For Immediate Release
April 24, 2020 – Hamilton, ON – Canadian Centre for Occupational Health and Safety (CCOHS)
On the National Day of Mourning, April 28, Canadians will pay tribute to workers who have died, were injured, or made ill from their work. It is also a day on which to renew our commitment to preventing future workplace tragedies. This year, the Canadian Center for Occupational Health and Safety (CCOHS) acknowledges the sacrifices of frontline and essential workers who have died or become ill serving during the COVID-19 pandemic.
On April 28, the Canadian flag will flow at half-mast on Parliament Hill and all federal government buildings. Traditionally, employers and workers have observed the National Day of Mourning by lighting candles, laying wreaths, or wearing commemorative pins, ribbons or black armbands. In light of COVID-19, CCOHS encourages organizations, communities, and individuals to pause for a moment of silence at 11:00 a.m. on April 28, and consider holding, attending, or supporting a virtual event.
More information about the National Day of Mourning can be found on the CCOHS website: www.ccohs.ca/events/mourning.
In 2018, 1,027 workplace fatalities were recorded in Canada (an increase of 76 from the previous year). Among those dead were 27 young workers aged 15-24. Add to these fatalities the 264,438 accepted claims (an increase of 12,930 from the past year) for lost time due to a work-related injury or disease, including 33,058 from workers aged 15-24. The fact that these statistics only include what is reported and accepted by the compensation boards, there is no doubt that the total number of workers impacted is even higher. Statistics source: Association of Workers' Compensation Boards of Canada (AWCBC).

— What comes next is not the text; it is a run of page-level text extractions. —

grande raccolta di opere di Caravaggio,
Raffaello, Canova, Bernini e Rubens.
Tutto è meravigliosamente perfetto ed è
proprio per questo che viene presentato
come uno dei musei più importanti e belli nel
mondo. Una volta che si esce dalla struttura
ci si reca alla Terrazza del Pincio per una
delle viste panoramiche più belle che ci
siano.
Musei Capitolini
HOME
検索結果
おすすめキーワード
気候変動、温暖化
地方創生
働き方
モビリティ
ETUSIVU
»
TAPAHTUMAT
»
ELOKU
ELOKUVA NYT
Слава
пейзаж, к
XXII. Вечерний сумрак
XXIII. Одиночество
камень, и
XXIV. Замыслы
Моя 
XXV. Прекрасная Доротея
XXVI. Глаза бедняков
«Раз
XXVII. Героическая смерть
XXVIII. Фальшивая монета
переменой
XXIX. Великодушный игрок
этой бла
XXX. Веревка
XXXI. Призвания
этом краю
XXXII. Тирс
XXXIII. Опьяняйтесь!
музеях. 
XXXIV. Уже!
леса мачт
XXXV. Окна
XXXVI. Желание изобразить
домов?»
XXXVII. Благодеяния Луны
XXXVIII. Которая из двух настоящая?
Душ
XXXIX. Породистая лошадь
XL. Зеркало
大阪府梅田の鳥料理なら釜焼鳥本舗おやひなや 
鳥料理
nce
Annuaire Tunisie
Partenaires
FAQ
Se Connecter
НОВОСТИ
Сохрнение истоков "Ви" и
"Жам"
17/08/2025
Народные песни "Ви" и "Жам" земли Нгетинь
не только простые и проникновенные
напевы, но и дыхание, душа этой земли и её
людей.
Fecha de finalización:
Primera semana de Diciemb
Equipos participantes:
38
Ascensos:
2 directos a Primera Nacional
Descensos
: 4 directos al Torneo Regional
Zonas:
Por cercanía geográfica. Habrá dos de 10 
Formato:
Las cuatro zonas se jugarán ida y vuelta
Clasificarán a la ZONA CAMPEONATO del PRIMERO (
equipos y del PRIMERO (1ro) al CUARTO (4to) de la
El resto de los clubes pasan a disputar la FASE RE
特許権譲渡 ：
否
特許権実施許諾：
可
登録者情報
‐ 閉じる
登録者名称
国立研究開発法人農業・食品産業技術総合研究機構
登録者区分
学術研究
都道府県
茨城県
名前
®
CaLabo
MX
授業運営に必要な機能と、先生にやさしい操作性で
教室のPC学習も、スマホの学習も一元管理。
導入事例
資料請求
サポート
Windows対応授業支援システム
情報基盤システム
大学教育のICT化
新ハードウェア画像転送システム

In 1991, eight years after the day of remembrance was launched by the Canadian Labour Congress, the Parliament of Canada passed the Workers Mourning Day Act making April 28 an official Day of Mourning.
The Day of Mourning has since spread to about 100 countries around the world. It is recognized as Workers' Memorial Day and as International Workers' Memorial Day by the International Labour Organisation (ILO) and the International Trade Union Confederation (ITUC).